Please copy, exactly as they appear below, the lines from the one containing "- Explain why the change is required" through the one containing "- Optionally suggest a possible fix".

Dataset excerpts:
- Opening Delimiter -
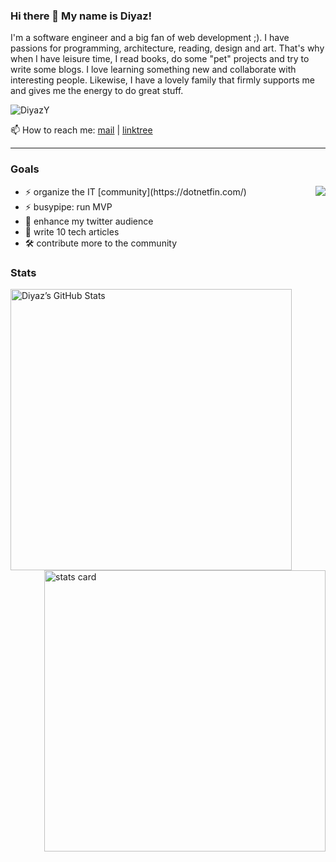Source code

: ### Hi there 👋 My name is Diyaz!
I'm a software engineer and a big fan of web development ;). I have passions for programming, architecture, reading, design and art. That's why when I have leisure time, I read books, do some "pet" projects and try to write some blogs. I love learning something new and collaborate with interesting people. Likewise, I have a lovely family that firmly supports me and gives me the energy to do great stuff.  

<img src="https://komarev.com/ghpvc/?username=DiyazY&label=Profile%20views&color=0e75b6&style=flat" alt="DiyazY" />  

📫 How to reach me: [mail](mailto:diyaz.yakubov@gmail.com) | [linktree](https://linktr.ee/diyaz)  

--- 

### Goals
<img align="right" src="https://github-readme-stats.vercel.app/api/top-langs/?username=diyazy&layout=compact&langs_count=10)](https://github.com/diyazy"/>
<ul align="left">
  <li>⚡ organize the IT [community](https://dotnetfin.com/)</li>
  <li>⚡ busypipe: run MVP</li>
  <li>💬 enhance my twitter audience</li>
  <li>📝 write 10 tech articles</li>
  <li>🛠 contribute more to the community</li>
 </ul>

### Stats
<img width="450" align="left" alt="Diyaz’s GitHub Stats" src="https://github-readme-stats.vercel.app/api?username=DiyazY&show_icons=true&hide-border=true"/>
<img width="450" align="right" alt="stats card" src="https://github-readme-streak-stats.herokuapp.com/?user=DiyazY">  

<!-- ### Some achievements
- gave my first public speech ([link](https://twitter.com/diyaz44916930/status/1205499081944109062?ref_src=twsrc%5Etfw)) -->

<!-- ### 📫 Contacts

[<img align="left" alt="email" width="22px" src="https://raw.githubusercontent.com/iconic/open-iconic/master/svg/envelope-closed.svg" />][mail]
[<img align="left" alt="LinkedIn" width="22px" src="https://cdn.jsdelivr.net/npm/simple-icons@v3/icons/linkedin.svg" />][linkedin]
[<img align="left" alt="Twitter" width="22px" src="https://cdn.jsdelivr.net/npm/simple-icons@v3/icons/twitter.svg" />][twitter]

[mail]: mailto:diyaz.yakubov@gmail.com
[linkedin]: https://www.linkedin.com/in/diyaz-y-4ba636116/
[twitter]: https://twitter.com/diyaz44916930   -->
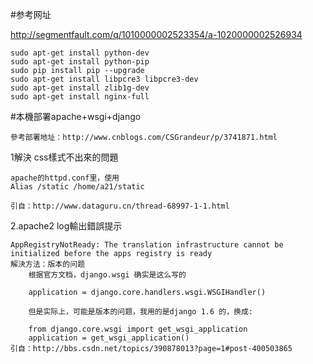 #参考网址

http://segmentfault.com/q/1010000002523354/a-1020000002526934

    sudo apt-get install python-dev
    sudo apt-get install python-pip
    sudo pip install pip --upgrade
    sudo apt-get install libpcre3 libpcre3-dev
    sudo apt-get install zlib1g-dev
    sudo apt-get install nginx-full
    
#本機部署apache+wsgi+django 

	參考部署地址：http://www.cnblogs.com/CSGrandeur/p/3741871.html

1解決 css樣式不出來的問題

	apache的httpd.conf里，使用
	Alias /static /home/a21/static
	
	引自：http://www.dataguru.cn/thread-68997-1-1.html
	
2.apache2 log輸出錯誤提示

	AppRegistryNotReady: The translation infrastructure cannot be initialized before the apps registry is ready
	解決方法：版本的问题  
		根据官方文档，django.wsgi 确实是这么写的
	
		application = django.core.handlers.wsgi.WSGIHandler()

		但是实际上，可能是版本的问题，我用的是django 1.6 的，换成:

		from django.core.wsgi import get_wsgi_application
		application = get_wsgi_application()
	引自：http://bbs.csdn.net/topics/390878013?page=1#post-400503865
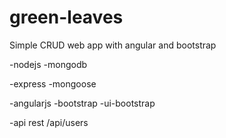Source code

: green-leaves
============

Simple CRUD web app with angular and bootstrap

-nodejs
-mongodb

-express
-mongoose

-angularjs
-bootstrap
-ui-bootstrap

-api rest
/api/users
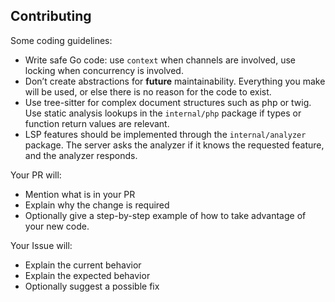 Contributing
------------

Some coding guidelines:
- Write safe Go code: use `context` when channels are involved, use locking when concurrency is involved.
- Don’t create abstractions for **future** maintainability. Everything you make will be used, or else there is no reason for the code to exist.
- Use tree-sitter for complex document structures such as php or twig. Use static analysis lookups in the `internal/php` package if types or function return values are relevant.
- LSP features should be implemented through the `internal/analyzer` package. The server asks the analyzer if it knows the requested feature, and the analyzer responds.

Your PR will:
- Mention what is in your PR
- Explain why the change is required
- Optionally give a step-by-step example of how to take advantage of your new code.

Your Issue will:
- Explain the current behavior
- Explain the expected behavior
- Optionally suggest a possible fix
- Closing Delimiter -
- Opening Delimiter -
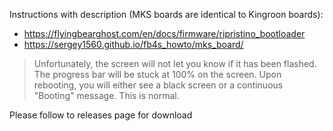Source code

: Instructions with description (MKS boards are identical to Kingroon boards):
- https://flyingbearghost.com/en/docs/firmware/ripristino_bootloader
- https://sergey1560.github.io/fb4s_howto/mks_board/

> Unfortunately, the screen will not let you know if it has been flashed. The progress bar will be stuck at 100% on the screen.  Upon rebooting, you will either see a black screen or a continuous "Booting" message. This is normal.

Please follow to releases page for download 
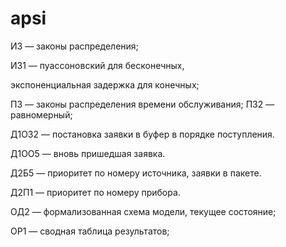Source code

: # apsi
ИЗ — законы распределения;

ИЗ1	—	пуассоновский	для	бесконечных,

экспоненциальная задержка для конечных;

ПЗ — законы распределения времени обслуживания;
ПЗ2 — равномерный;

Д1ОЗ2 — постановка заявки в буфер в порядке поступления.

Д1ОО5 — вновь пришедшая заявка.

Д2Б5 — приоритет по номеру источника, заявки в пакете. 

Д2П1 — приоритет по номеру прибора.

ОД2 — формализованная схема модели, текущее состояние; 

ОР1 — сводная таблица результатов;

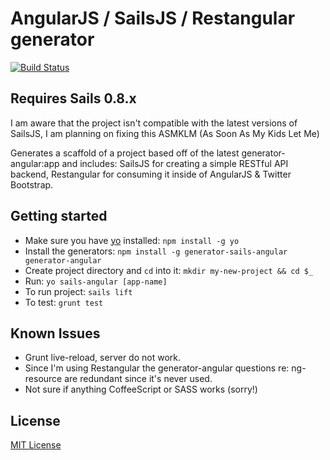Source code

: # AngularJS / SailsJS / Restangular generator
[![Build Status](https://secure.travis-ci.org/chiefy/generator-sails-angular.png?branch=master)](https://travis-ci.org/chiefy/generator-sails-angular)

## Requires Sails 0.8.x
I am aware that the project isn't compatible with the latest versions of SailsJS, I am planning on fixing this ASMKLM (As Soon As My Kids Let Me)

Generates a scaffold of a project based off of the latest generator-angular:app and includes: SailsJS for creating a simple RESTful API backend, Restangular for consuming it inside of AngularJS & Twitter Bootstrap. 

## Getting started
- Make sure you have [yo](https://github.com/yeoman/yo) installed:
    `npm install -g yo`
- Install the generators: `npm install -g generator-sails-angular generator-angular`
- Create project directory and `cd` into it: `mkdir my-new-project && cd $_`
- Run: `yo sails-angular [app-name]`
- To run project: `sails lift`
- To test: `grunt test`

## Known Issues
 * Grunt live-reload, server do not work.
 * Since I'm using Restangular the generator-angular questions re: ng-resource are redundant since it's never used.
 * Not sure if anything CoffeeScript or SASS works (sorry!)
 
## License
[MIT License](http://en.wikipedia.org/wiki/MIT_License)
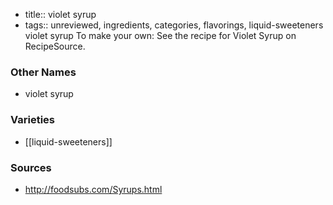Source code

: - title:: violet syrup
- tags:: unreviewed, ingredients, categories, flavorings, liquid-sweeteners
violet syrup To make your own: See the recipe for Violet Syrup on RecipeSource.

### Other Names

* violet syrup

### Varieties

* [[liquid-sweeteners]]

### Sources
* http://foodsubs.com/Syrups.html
- Closing Delimiter -
Task result:
- Explain why the change is required
- Optionally give a step-by-step example of how to take advantage of your new code.

Your Issue will:
- Explain the current behavior
- Explain the expected behavior
- Optionally suggest a possible fix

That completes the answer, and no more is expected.